When Diana became ambassador of Themyscira, Julia knew Diana would need help adjusting to a world of men and became a sort of foster mother to Diana. During these events Julia managed to keep her personal and academic life pretty full. On trips to Greece Julia reconnected with Stavros Christadoulodou, a noted epigraphist and a close family friend for many years. Though both interested, their relationship remained only as close and respected friends. A similar situation occurred between Julia and one of Vanessa's high school geometry teachers, Horace Westlake. The two dated for a few months until he was killed by Doctor Psycho. At one point Julia was presented with a grant by the National Geographic Society to locate the original Greek city of Themyscira in modern-day Turkey, but Julia canceled the excavation midway through the project because one of Vanessa's friends committed suicide.

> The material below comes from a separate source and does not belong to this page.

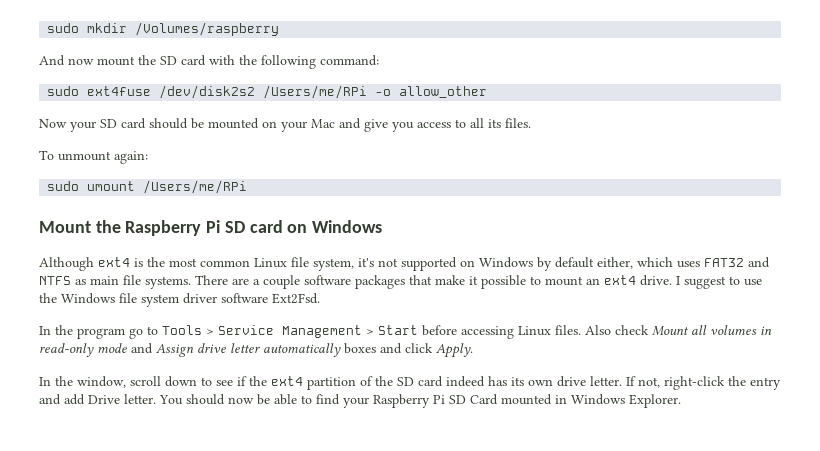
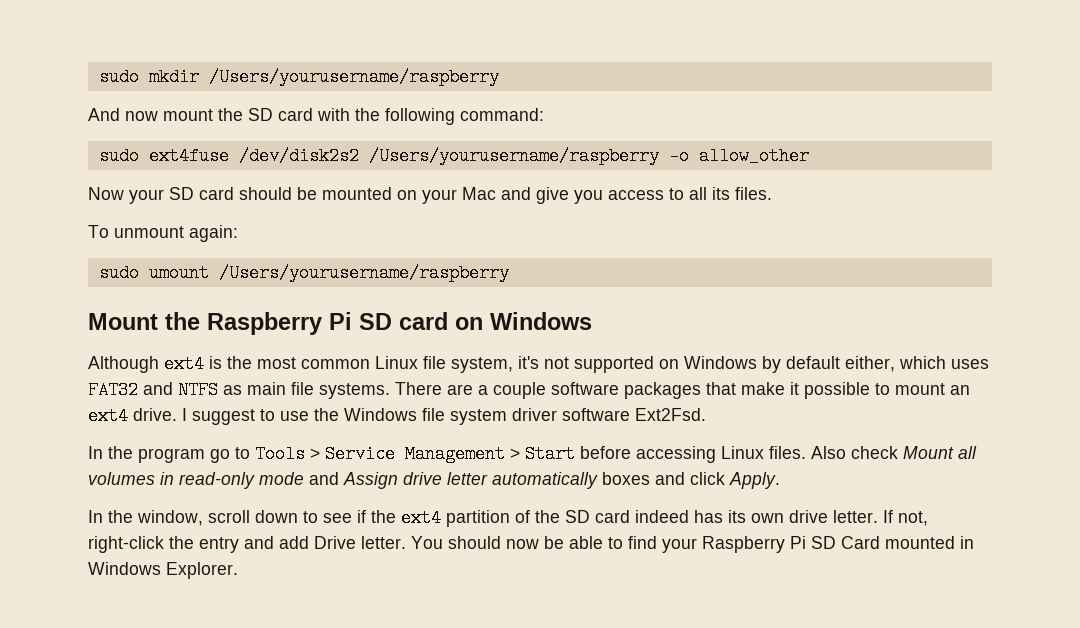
[135,22,280,36] /Volumes/raspberry -> [208,68,499,86] /Users/yourusername/raspberry
[263,85,368,99] /Users/me/RPi -> [368,147,659,165] /Users/yourusername/raspberry
[143,180,248,194] /Users/me/RPi -> [218,264,509,282] /Users/yourusername/raspberry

Julia's and Diana's friendship endured over many trials, mostly due to Diana's enemies attacking Julia's daughter. It was not until Vanessa was brainwashed and transformed into Silver Swan though that Julia's and Diana's friendship was temporarily put on hold. Julia resented Diana for not protecting Vanessa from Diana's enemies. After some time Julia came to a resolution with Diana. She agreed to have Diana help in her daughter's rehabilitation.

==Alternative versions==
An alternate reality version of Julia Kapatelis appears in Trinity. This version appears to have never met Diana, resulting in Vanessa not becoming Silver Swan.

In the Absolute Wonder Woman series, Kapatelis appears as Steve Trevor's lawyer.

==In other media==

- Julia Kapatelis appears in the DC Super Hero Girls episode "#HousePest", voiced by Kari Wahlgren. This version is an archaeology professor with a longstanding fascination towards Amazon culture who suffers from empty nest syndrome due to Vanessa being away at college.
- Julia and Vanessa Kapatelis appear in Wonder Woman: Bloodlines, voiced by Nia Vardalos and Marie Avgeropoulos, respectively. This version of the pair have a strained relationship, which is worsened when Wonder Woman, whom Vanessa is jealous of, moves in with them. After Veronica Cale secretly kills Julia, a grieving Vanessa blames Wonder Woman before she is approached by Villainy Inc., who outfit her with techno-organic augmentations and transform her into Silver Swan so she can seek revenge in exchange for helping them resurrect Medusa. When the Gorgon subsequently betrays the group, Vanessa defects to Wonder Woman's side to help her kill Medusa and reconciles with her.
- Vanessa Kapatelis / Silver Swan appears as a character summon in Scribblenauts Unmasked: A DC Comics Adventure.